Sadie Nardini's power yoga (Youtube)

------
yc_peter
Broadly speaking, there is no best choice. Everyone will recommend whatever
they study, which also tends to be whatever they started with, which tended to
be chosen by dumb luck. You'll get the most recommendations for the most
popular systems. While there are a few distinctly inferior martial arts (e.g.
ones that focus on mysticism), there are no superior ones. Most of the major
ones have merits. It depends on the person too -- different types of systems
work well for different people. The key is to find a good school. Good school
of any system will beat a bad school of any other system. So what do you look
for in a good school:

* Hard training. You want to be pushing yourself to the limit. Fast-paced classes (a lot of doing, not a lot of talking). The long explanations do help a little as a rank beginner, but overall, throwing a technique a few thousand times is the best way to get good.

* Not too commercial or money-oriented.

* Not cult-like.

* Still, you want good respect and discipline. The former keeps people safe, while the latter lets classes run efficiently. People should be aware that the reason for the discipline is efficiency and safety, and not because the instructor wants to be worshiped.

* Not too competitive. Even full contact sparring when both people respect each other and are trying to not hurt each other is safe. Even no contact sparring with both people trying to score at any cost is tremendously dangerous.

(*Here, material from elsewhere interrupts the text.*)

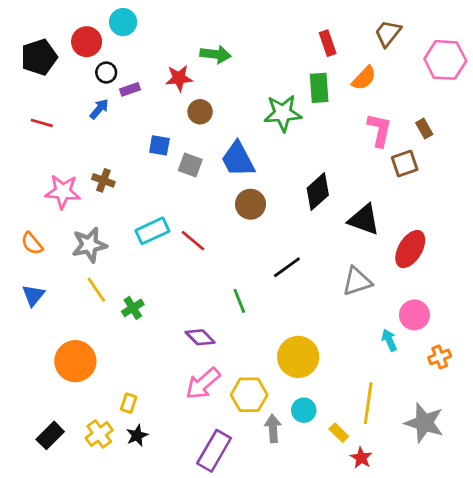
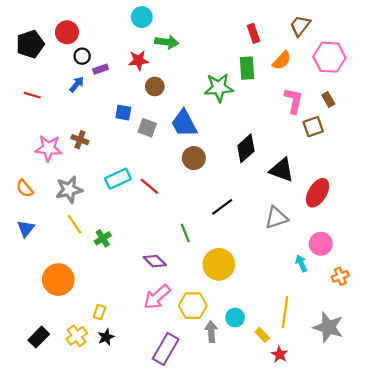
cyan circle: (123, 22) -> (142, 17), moved
pink hexagon: (445, 60) -> (329, 57), moved
yellow circle: (298, 357) -> (219, 264), moved

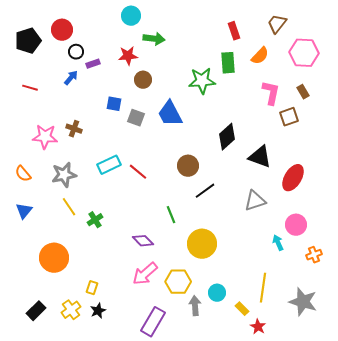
brown circle: (194, 158) -> (188, 166), moved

You should also see that what they teach makes sense. Funny looking stances?
Probably not too good. Hands up in fists guarding head, knees bent? Probably
better.

I'd advise you to switch schools after about 2 years. That's about enough time
to pick up the basics. Go into the new school with an open mind. You'll feel
like they do things differently, wrong, and you won't like it. In time, you'll
appreciate about half of what the old school does is better, and about half of
what the new school does is.

Cost doesn't correlate with quality. Size, to some extent, helps. You want
more people to practice with. Avoid things that focus on sport (this is
especially prevalent in Taekwondo schools, but there are good ones, and bad
ones in other styles). You want good form for a fight, not for scoring points
in a match.

Crudely speaking, styles fall into two categories: grappling and kicking-
punching. There are schools that do both, but I've never seen one that does
both well. Pick one and go with it. If you've gotten good at it, you can
eventually try practicing the other. Starting both at the same time usually
doesn't work well. They work very differently, and your body will learn better
in series than in parallel. I'd give 2 years as a minimum time in one before
starting the other, but more may be better.

When evaluating schools, ignore ranks and titles. They're mostly self-
appointed. A tenth dan in one school may be equivalent to a brown belt in
another.

It's also useful to look at the abilities of students after given periods of
training. This may be hard for you to evaluate, though.

------
kvs
Aikido

------
RShackleford
Start easy and get yourself fit and flexible at the beginning. Remember that
until your black belt you are really only getting rid of bad habits in your
movement and reactions.

Oh yeah, I'm a big fan of the Bujinkan... and a 5th Dan...

------
sswam
I suggest to try Aikido, Tai Chi, or Wing Chun Kung Fu. Aikido has by far the
best philosophy of any martial art in my opinon, and it's worth learning for
that reason alone. I like Yoshinkan Aikido.